Les quelques machines en état, et contenant encore du carburant, étaient allumées. Les sifflets résonnaient ainsi qu’une cacophonie de cris incompréhensibles.

Malden rallia bien vite les défenses allouées à sa section, il grimpa sur le marchepied de la tranchée et observa la plaine qui prenait place. Une masse d'individus se dirigeait vers eux, secondée par une foule d’automates de toute taille ou forme. Leur bruit remuait les entrailles du lieutenant. Le spectacle coupa Malden de toute réaction, de toute réflexion. Il se trouvait simplement sous le choc. Figé par la force qui fondait sur eux. Jamais il n’avait vu autant d'hommes portés par la haine et la vengeance.

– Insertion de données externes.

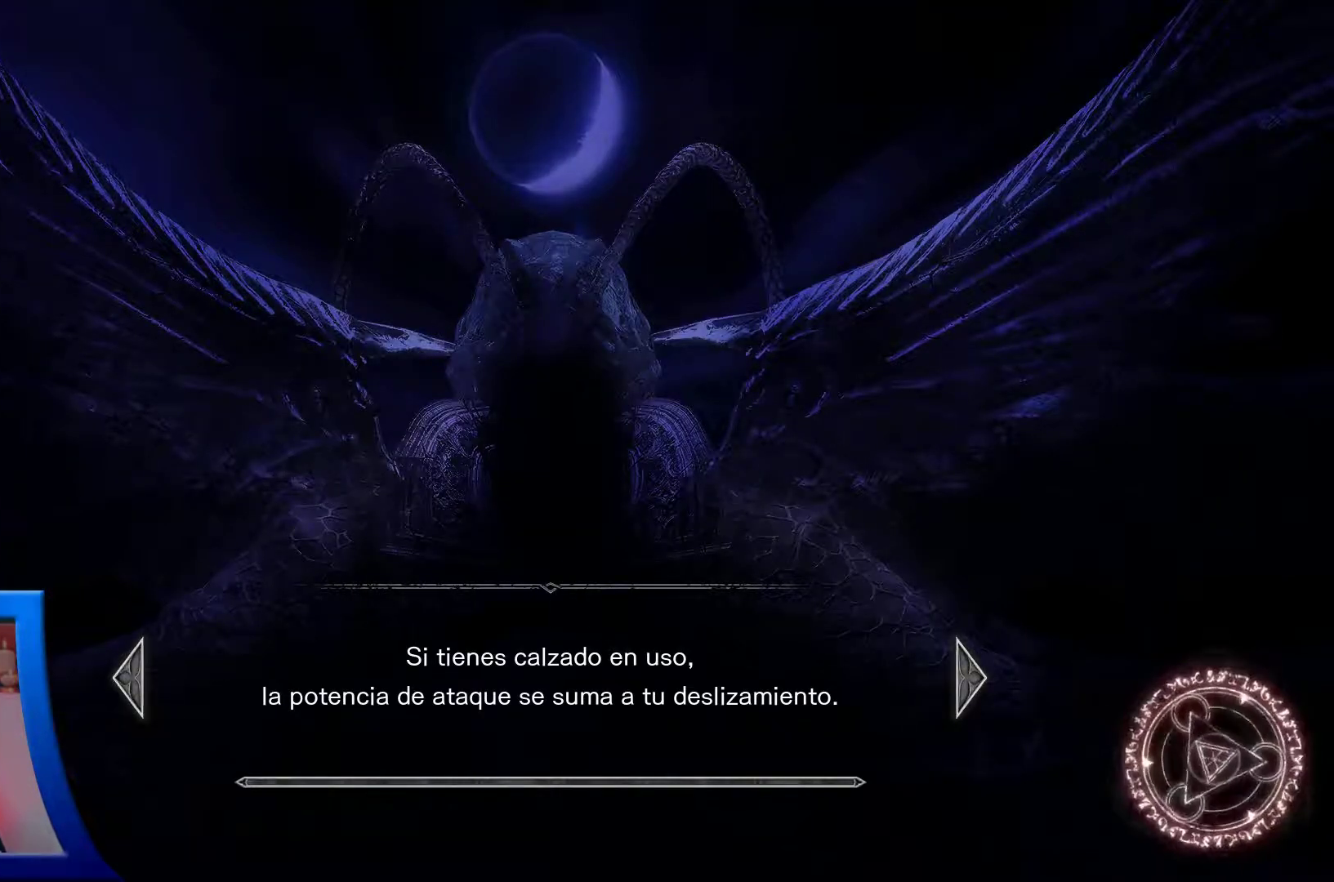
{"buttons": [], "left_stick": "center", "right_stick": "center", "events": [[67, "A", "down"], [167, "A", "up"]]}
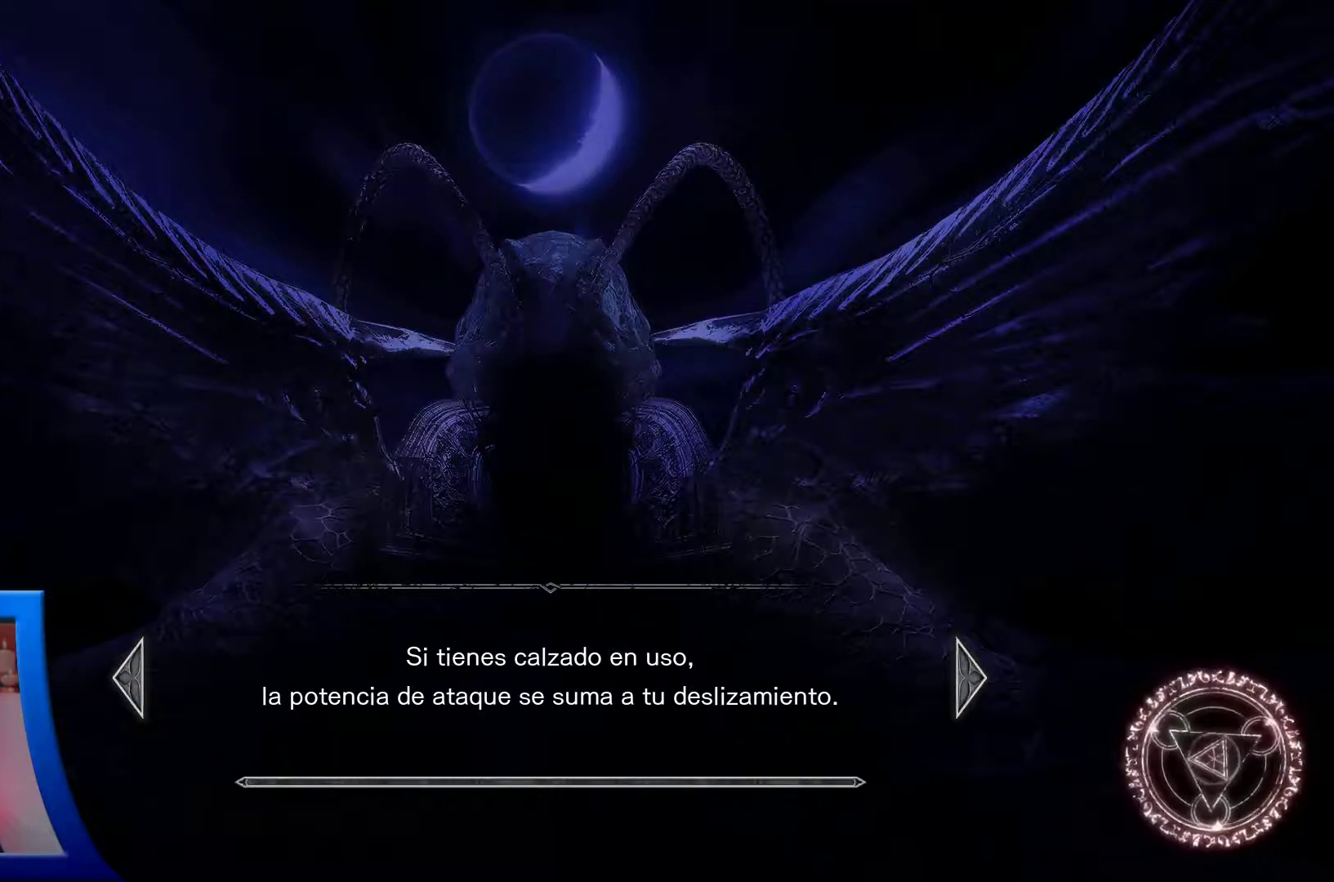
{"buttons": [], "left_stick": "center", "right_stick": "center", "events": []}
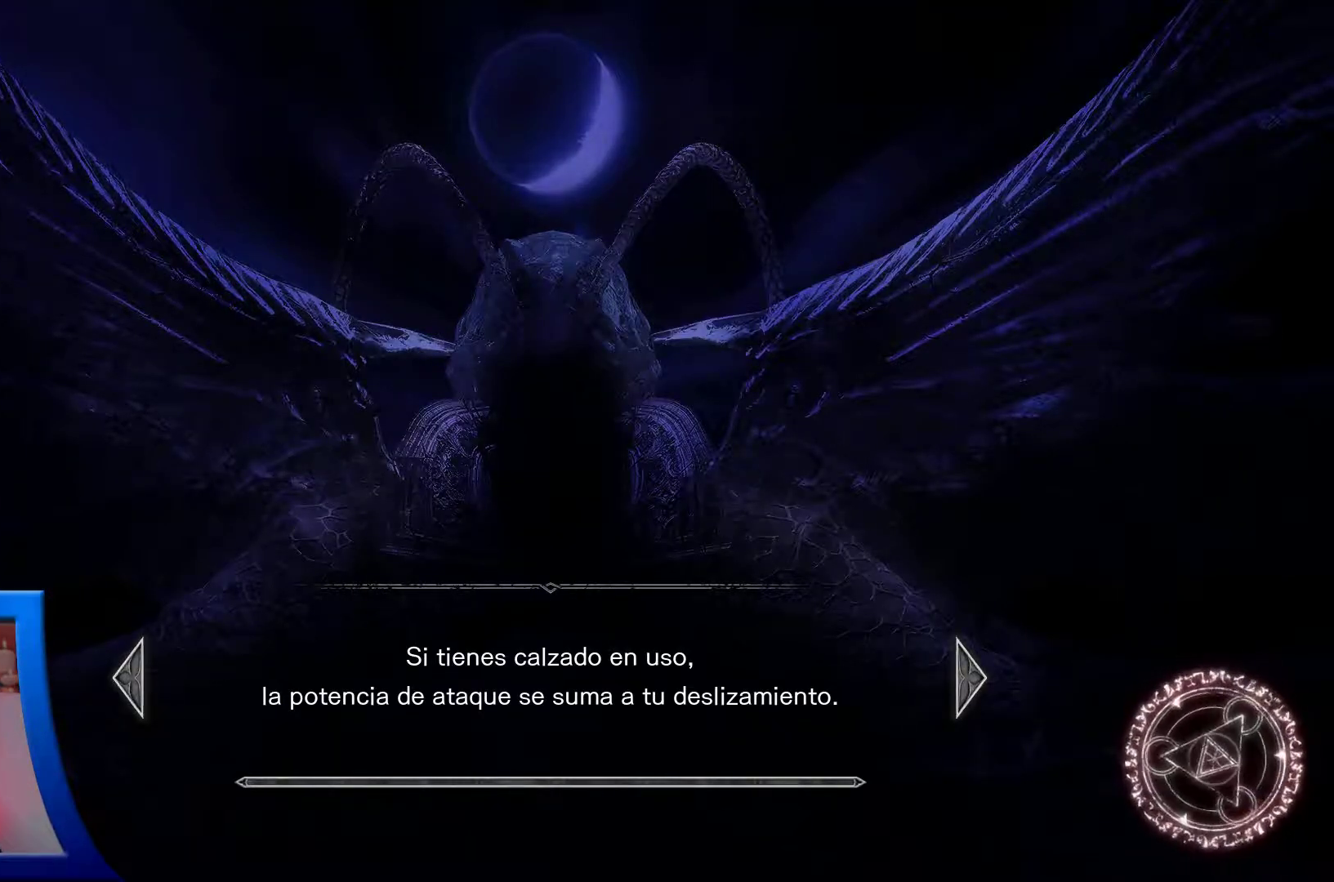
{"buttons": [], "left_stick": "center", "right_stick": "center", "events": []}
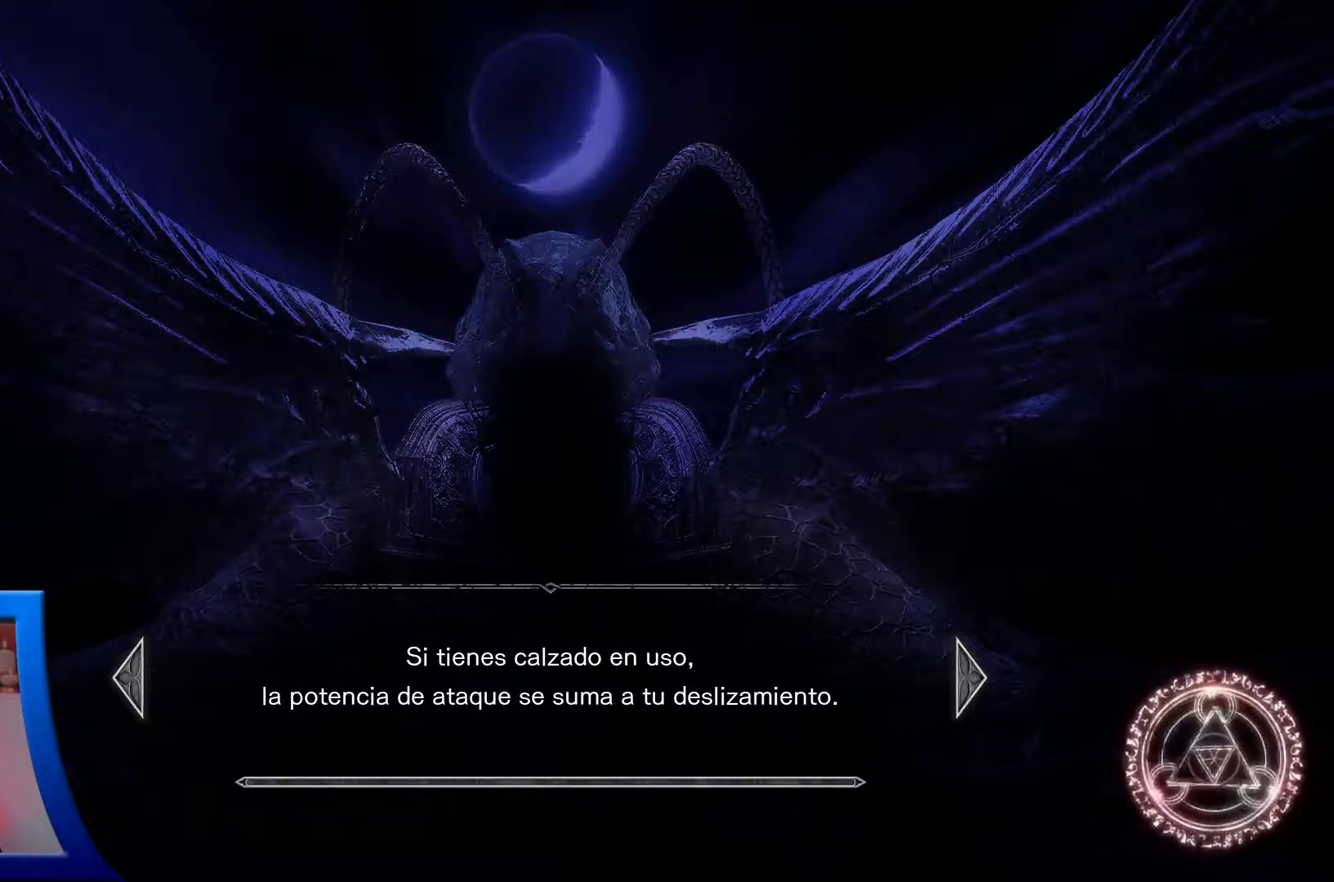
{"buttons": [], "left_stick": "center", "right_stick": "center", "events": []}
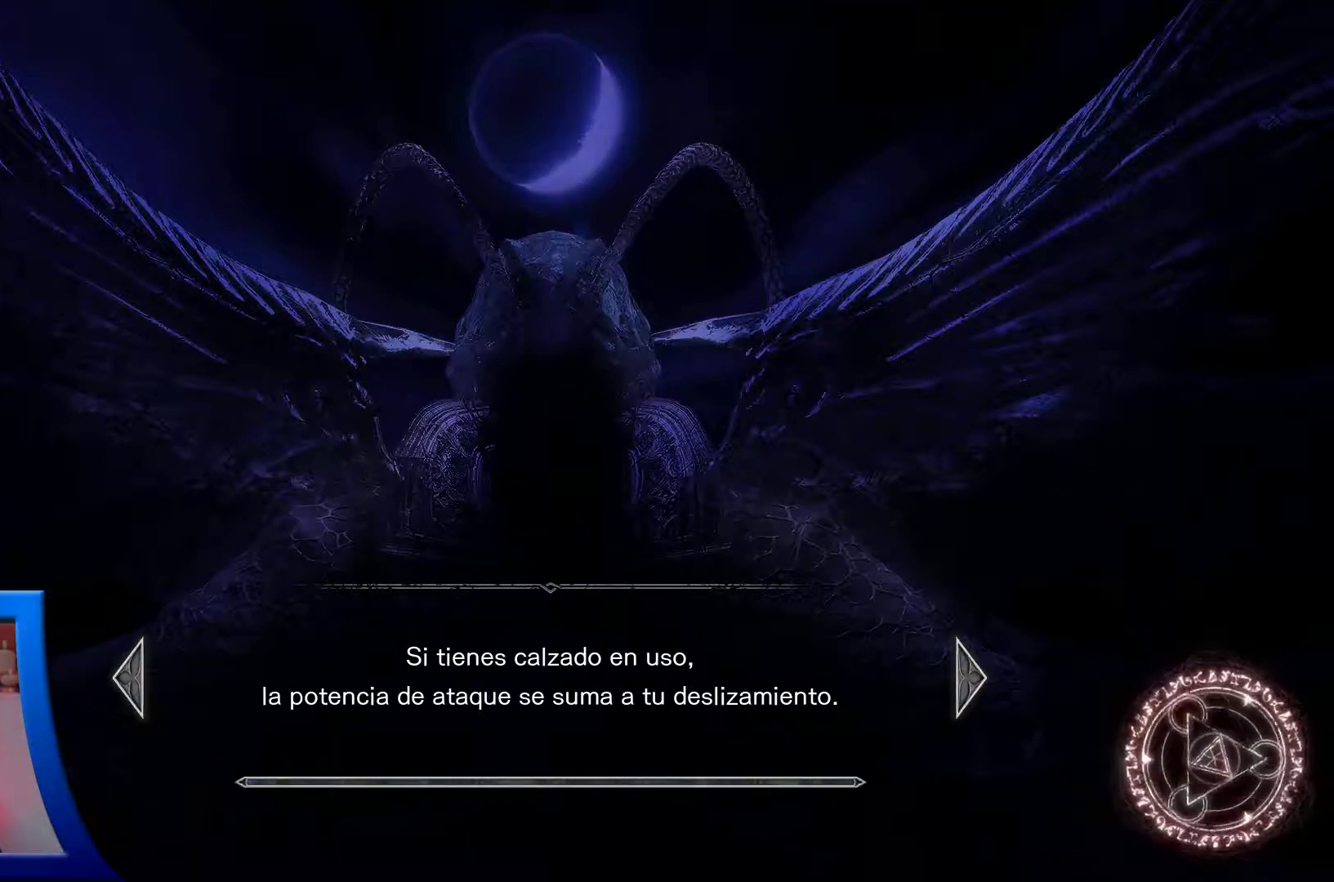
{"buttons": ["DPAD_RIGHT"], "left_stick": "center", "right_stick": "center", "events": [[33, "A", "down"], [183, "A", "up"], [267, "A", "down"], [383, "A", "up"], [500, "DPAD_RIGHT", "down"]]}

— Que les ombres m'emportent, fit un soldat aux côtés de Malden. Ils vont nous balayer.

Il n’avait pas tort.

— Nous devons tenir, donner du temps à l'arrière pour se rendre compte de la réaction adverse. Avec un tir, nourrit-on devrait pouvoir les ralentir.

Mais avant que le lieutenant Devràn ne puisse continuer sa phrase, une corne de brume résonna à travers tout le champ de bataille comme pour trahir sa parole. Dans le ciel de puissantes et impressionnantes formes d’acier fendaient les nuages pour apparaître face aux yeux terrifiés des soldats de l’Empire. Ils dominaient l’armée lancée à la charge des positions impériales. Malden apercevait des scintillements. Des jeux de lumière au sommet des tours des cuirassiers qui transmettaient les ordres. Quand ces échanges prirent fin entre les bâtiments, leurs canons commencèrent à chanter et la litanie se mua en une averse de plomb pour les troupes d'Aldius.